Like any deck, the sideboard can be tuned to your local metagame. Some good cards to consider for inclusion are discussed here but there are many that are justifiable. Negate is incredibly important to have access to for post-board games. It is an all-star against lot of UW’s weaker matchups and incredibly strong in the mirror. Play at least two copies.
Next, lets discuss some hate cards. White has access to some of the strongest hate cards in the modern format. Stony Silence can wreak havoc on strategies such as Tron, Affinity, and Lantern. The effect is strong enough and unique to the point that two or three copies is recommended. Similarly, Rest in Peace is a powerful effect that can simply annihilate opposing decks like Storm, Mardu Pyromancer, Jund, and Snapcaster Mage control decks. Fortunately, our deck is not built in a way where the symmetrical effect of Rest in Peace is a major hindrance to our strategy. The only thing it shuts down is the persist trigger on the Kitchen Finks and the one Snapcaster Mage. Two copies should be good for most metas.

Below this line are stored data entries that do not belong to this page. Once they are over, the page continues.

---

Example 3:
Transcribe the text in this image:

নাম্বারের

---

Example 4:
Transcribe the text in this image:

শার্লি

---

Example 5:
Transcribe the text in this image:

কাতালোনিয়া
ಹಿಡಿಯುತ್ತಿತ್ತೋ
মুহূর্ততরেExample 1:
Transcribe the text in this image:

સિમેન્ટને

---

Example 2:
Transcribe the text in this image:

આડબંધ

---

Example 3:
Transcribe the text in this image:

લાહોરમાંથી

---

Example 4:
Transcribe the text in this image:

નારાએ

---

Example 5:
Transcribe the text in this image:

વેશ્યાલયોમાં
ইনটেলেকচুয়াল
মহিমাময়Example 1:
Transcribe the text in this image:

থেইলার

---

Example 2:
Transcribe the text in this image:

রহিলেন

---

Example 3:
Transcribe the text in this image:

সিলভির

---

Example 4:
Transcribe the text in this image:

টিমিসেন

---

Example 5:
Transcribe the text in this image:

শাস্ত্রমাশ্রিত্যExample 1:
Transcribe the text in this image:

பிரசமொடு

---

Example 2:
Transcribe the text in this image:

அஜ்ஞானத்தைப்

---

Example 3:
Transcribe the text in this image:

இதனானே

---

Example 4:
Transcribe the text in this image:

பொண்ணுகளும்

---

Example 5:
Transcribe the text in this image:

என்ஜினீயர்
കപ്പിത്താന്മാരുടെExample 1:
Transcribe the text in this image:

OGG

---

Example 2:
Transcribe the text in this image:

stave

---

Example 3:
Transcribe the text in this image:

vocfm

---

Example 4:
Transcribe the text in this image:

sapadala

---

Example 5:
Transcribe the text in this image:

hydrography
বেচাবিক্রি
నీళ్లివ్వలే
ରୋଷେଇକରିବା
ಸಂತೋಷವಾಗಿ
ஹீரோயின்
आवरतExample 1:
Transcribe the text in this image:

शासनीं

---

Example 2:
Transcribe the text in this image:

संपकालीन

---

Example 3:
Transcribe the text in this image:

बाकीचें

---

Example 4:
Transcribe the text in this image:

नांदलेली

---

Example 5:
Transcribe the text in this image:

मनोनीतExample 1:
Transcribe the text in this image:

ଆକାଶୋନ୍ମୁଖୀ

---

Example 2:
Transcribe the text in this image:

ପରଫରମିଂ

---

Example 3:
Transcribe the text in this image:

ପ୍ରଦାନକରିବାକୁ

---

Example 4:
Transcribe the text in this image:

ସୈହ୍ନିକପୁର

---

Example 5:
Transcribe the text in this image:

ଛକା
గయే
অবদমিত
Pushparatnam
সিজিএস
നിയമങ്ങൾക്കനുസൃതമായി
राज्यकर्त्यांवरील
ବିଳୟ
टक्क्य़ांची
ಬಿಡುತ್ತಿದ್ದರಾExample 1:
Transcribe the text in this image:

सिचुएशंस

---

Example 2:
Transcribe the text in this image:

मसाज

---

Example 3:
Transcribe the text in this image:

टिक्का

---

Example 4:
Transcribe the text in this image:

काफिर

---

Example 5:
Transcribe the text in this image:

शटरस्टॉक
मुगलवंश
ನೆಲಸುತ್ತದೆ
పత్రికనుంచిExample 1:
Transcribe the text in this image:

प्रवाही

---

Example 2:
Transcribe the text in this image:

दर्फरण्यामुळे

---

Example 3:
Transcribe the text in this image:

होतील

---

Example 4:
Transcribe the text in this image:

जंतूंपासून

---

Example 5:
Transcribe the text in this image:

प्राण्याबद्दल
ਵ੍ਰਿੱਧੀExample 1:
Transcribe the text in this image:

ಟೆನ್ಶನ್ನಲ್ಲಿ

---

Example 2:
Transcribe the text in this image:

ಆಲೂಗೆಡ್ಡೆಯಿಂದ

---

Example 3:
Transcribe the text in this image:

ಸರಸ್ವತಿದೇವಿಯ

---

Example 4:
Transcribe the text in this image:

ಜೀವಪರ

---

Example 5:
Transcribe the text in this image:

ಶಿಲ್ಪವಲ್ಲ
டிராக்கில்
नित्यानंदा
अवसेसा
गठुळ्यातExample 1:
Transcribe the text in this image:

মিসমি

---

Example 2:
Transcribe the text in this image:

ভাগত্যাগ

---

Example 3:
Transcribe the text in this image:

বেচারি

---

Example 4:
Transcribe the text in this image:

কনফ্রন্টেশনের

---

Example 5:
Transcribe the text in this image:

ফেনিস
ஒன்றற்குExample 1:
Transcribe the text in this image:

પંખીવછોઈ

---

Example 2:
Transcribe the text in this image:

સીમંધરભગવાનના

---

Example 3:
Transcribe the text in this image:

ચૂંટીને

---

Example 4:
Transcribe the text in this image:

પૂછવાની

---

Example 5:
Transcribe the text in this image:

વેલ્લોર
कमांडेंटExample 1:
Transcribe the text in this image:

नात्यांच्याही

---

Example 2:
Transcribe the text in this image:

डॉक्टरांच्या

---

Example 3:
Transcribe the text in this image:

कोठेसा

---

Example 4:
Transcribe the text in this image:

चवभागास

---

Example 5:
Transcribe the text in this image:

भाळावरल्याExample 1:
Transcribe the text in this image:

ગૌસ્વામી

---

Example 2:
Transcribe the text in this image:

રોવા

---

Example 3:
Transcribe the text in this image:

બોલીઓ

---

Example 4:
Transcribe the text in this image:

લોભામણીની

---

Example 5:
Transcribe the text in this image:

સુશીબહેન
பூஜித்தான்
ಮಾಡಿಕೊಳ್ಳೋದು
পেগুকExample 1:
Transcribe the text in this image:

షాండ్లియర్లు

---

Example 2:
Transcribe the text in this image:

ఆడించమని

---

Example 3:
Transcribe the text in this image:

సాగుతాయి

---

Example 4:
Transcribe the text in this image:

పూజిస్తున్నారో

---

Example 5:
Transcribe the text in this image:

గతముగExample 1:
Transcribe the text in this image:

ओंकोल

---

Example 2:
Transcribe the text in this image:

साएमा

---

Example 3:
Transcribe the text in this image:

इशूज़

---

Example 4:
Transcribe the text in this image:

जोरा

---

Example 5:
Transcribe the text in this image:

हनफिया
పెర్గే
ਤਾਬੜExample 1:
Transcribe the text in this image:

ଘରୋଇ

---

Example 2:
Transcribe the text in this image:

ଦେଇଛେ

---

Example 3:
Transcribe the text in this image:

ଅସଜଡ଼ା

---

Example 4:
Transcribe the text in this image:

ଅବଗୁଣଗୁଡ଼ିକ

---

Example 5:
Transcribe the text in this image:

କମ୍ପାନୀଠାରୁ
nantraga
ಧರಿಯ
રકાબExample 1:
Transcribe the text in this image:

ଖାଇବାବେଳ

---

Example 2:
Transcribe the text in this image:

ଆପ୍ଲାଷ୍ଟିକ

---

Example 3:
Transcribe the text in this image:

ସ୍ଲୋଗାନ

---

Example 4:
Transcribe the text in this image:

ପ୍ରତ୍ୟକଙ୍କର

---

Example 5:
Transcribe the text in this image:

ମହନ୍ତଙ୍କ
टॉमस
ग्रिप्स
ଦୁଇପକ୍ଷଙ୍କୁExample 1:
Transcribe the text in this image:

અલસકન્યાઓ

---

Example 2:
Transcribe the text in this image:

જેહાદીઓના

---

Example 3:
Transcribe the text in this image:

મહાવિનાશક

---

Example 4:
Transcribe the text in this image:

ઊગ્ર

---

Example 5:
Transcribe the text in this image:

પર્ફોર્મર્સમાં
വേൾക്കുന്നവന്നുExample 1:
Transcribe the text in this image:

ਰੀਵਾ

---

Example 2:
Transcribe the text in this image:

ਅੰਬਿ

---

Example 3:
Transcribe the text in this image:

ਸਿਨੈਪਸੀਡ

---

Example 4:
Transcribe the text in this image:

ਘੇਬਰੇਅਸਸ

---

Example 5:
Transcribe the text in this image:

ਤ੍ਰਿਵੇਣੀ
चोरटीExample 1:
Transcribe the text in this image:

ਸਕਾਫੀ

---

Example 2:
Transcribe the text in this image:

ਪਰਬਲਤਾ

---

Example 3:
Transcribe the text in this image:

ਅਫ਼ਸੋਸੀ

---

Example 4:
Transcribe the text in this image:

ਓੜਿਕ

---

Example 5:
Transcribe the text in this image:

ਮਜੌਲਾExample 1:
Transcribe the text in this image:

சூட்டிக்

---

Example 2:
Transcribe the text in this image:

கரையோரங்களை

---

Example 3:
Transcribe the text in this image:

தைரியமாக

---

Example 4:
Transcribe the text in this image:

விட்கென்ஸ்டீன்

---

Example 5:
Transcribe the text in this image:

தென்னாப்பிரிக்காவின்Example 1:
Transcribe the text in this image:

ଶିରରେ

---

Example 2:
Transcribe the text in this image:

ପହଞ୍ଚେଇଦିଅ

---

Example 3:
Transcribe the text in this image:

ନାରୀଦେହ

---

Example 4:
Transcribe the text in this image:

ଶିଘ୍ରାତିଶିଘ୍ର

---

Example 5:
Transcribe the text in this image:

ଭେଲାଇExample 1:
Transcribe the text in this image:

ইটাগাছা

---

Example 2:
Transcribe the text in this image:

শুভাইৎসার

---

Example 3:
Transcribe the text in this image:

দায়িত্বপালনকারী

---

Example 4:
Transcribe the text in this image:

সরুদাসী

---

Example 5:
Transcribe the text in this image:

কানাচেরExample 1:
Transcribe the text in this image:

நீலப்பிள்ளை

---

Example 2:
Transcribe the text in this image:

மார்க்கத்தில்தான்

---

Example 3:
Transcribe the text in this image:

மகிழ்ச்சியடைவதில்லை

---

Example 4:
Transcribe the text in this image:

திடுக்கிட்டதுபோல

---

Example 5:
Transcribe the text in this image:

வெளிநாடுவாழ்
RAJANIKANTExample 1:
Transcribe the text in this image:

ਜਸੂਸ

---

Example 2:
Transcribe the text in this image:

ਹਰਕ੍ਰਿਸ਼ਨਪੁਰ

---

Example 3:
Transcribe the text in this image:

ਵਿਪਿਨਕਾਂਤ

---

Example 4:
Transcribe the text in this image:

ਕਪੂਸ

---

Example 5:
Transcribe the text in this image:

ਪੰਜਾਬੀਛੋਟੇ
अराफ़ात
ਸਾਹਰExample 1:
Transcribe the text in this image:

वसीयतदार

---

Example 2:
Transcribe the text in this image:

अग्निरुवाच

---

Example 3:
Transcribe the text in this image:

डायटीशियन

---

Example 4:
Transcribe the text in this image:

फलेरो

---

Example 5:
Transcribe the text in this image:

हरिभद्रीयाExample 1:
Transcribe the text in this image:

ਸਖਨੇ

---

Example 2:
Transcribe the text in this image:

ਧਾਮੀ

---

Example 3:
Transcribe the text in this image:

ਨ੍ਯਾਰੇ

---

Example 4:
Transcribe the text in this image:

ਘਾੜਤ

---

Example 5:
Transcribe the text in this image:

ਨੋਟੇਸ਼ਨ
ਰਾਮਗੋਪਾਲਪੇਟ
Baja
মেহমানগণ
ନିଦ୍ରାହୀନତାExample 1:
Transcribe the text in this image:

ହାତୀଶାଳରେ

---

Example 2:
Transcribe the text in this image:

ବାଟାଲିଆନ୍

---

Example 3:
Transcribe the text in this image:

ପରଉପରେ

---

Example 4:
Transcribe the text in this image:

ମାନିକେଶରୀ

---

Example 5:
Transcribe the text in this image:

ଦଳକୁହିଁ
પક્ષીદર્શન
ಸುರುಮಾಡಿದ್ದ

The one glaring issue with the main board of the deck is the lack of sweepers. The rationale for this is that cards like Supreme Verdict are incredibly poor with Spell Queller. In general, we are favored against creature decks. However, for hyper-aggressive decks such as Humans or Zoo, we need a mass removal spell. In general, I have found Settle the Wreckage to be the best of these. The fact that it is one-sided is very relevant with Spell Queller and Restoration Angel. However, I would not fault anyone for playing Supreme Verdict in its place. You should have two to three of these effects in the board or find some room in the main.
Finally, the remaining spots are flexible based on your meta. Some good inclusions could be, Blessed Alliance (Burn, Infect, Humans), Vendilion Clique (Control, Combo) Timely Reinforcements (Humans, Burn), Dispel (Control, Company Decks), Crucible of Worlds (Tron, Control), Surgical Extraction (Dredge, Storm, Tron), Baneslayer Angel (Eldrazi, Humans, Midrange), Celestial Purge (Red and Black based decks) and Ceremonious Rejection (Affinity, Tron).